Tuesday Tips

Sign up for FREE Tuesday Tips

The six simplest ways to make your communications miles better

Tags: Be interesting | Presentations | Impact | Save time | Do more | Influencing

10th April

I like this week’s Tip.

Because it shows you the six simplest ways to:

  • Make your comms miles better
  • In the shortest possible time

So maximum impact for minimum effort. Always good.
Here they are:

1. Start

Always have an engaging title and introductory 1-2 sentences. Win your audience then, and they tend to stay ‘won’. Lose them then, and you might never get them back.

2. End

Always finish with a Call To Action. This ensures that people actually do something. So:

  • End meetings with 'actions arising' not 'AOB'
  • Make your presentations' final slide 'Next steps', not 'Thank you'
  • Finish emails with 'Please can you (do X)'. Not 'If you have any questions, please don't hesitate to call'

3. Agree upfront

Wherever possible, when preparing a communication for someone, agree with them what content they want you to include.
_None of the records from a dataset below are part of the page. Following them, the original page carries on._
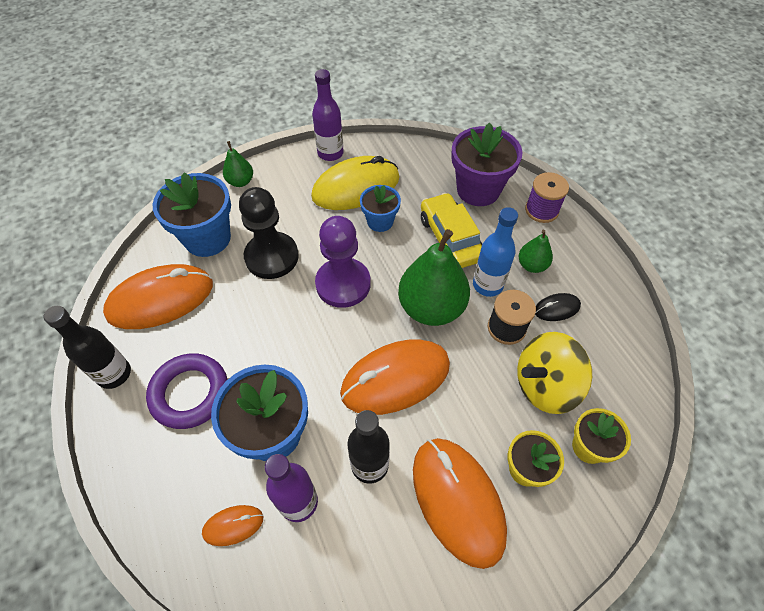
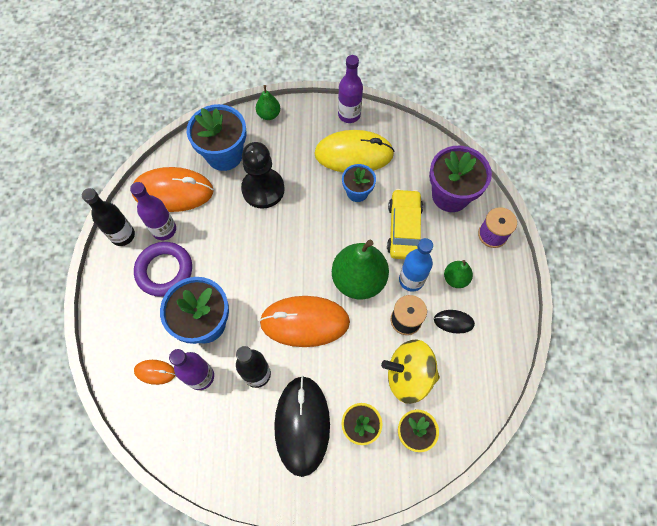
camera: 25 degrees right, 10 degrees up
(168, 346) = (164, 230): none -> purple bottle
(343, 284) = (304, 233): purple pawn -> none
(457, 501) = (302, 425): orange mouse -> black mouse

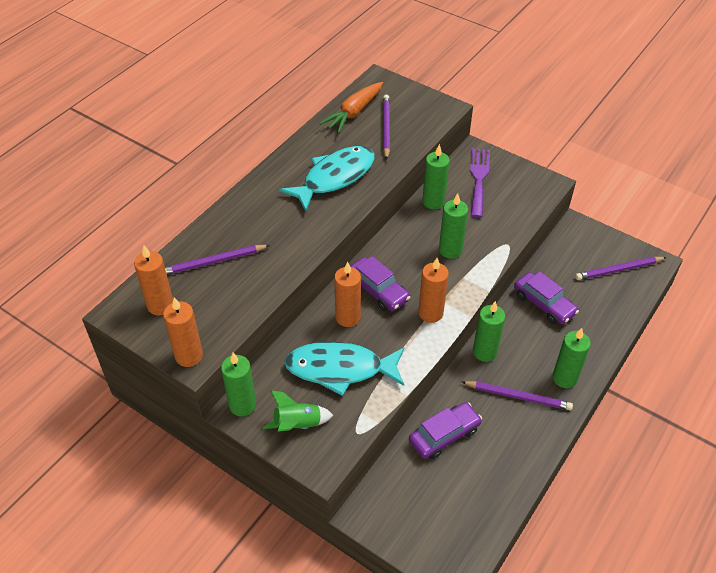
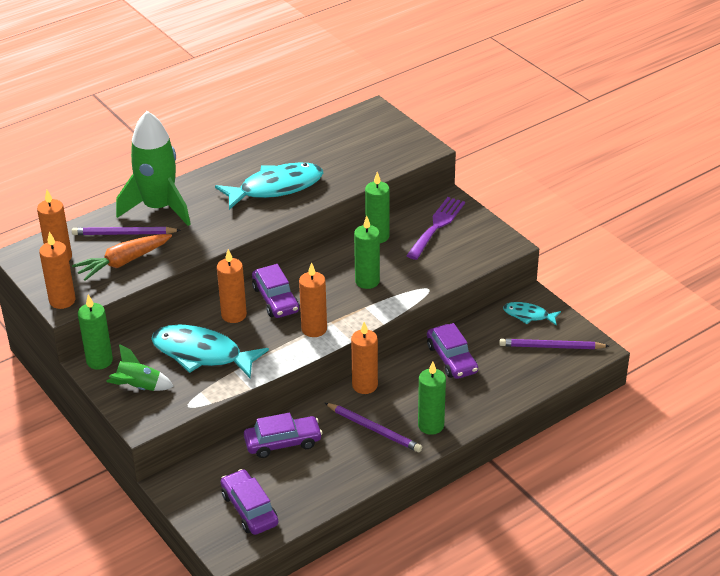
camera: 20 degrees right, 10 degrees down
(233, 225) = (159, 208): none -> green rocket
(354, 112) = (330, 135): orange carrot -> orange carrot (123, 262)
(385, 128) = (352, 155): purple pencil -> none
(452, 520) = (249, 509): none -> purple car
(484, 352) = (365, 385): green candle -> orange candle
(582, 244) = (528, 315): none -> turquoise fish

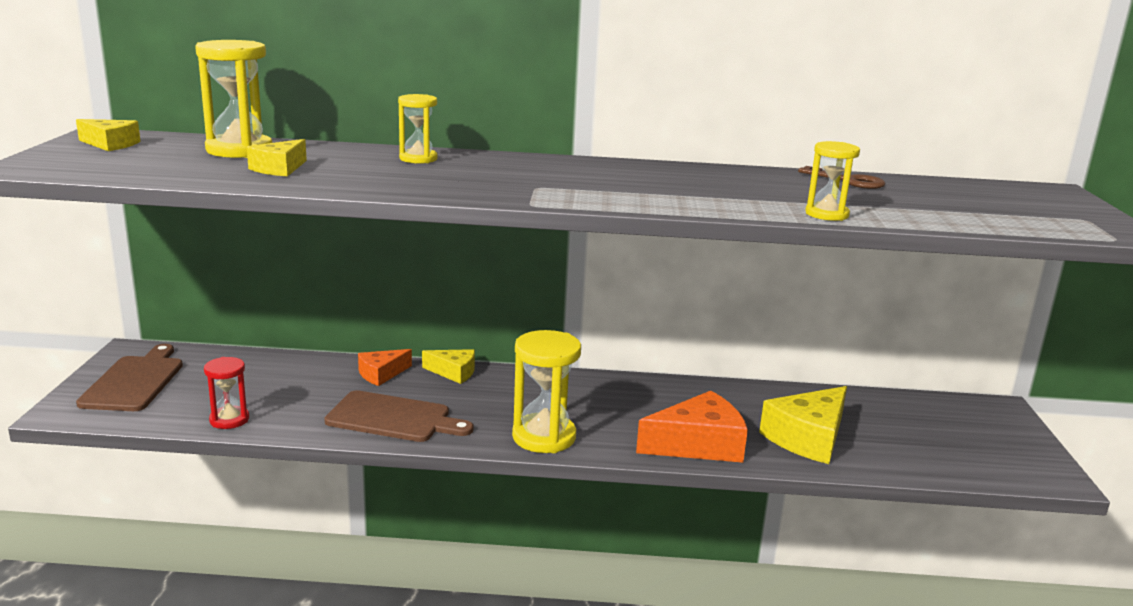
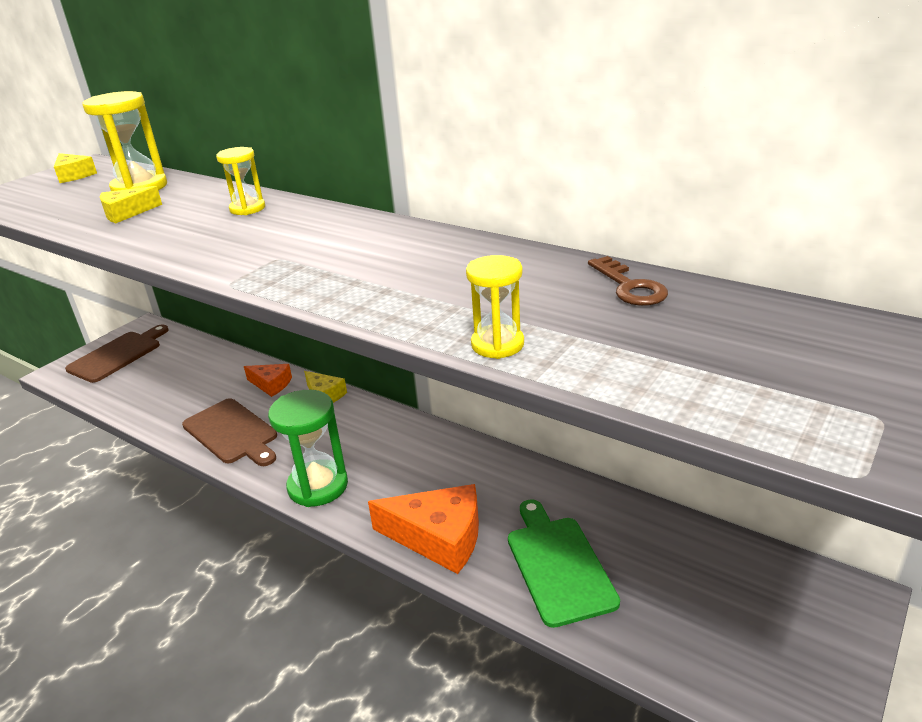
camera: 35 degrees right, 10 degrees up
(229, 420) = (132, 405): red hourglass -> none
(381, 374) = (271, 384): orange cheese -> orange cheese turned 150 degrees counterclockwise
(544, 437) = (318, 486): yellow hourglass -> green hourglass
(808, 438) = (558, 565): yellow cheese -> green cutting board

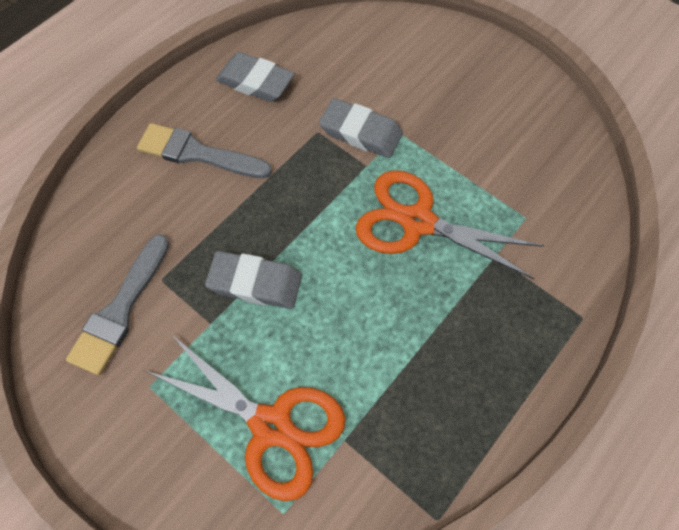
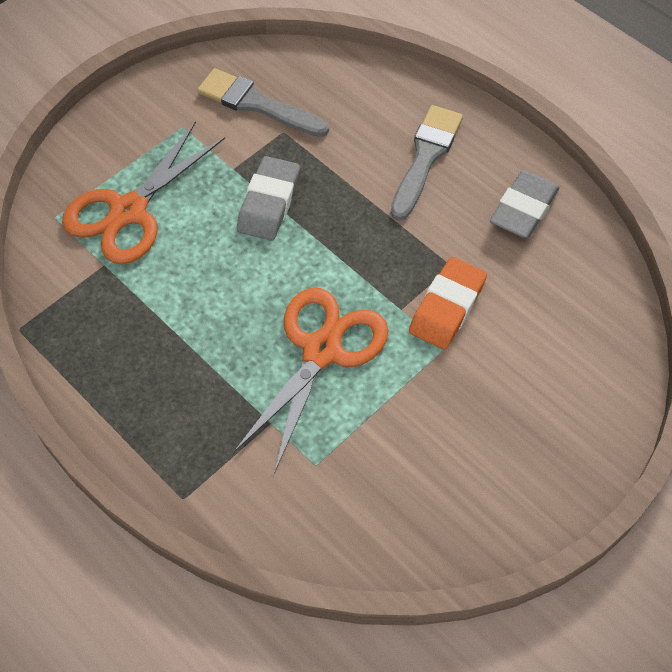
camera: 95 degrees right, 5 degrees down
(361, 132) = (447, 307): grey eraser -> orange eraser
That way, you write less. It's all relevant. You both like it more. It’s miles quicker to prepare. Most importantly: it tends to work.

4. Easy on the eye

Remember that people hate clutter. And they love white space. So remove as many words as possible from your slides. Shorten paragraphs. Things like that.

5. Shorter

Wherever possible, shorten your comms. Remove anything that isn't core. If it's background, bang it in an appendix.

6. Read aloud

The only way to know if you're writing in English – and not ‘Corporate’ – is to read your comms to yourself out loud. Your ears quickly filter out bits that just sound like Corporate Stuff. Your eyes don’t. (Why? Because they’re so used to seeing ‘Corporate’ from everyone else, they don’t see it when you do it!)

So they’re the six. I know you know all/most of them.

But do you do them?

Every single time?

If not, this’ll help…

Action Point

Review your most recent communication – the one you’ve just done. Check you nailed each of the six.

If any could have been better, in your next communication… make them better!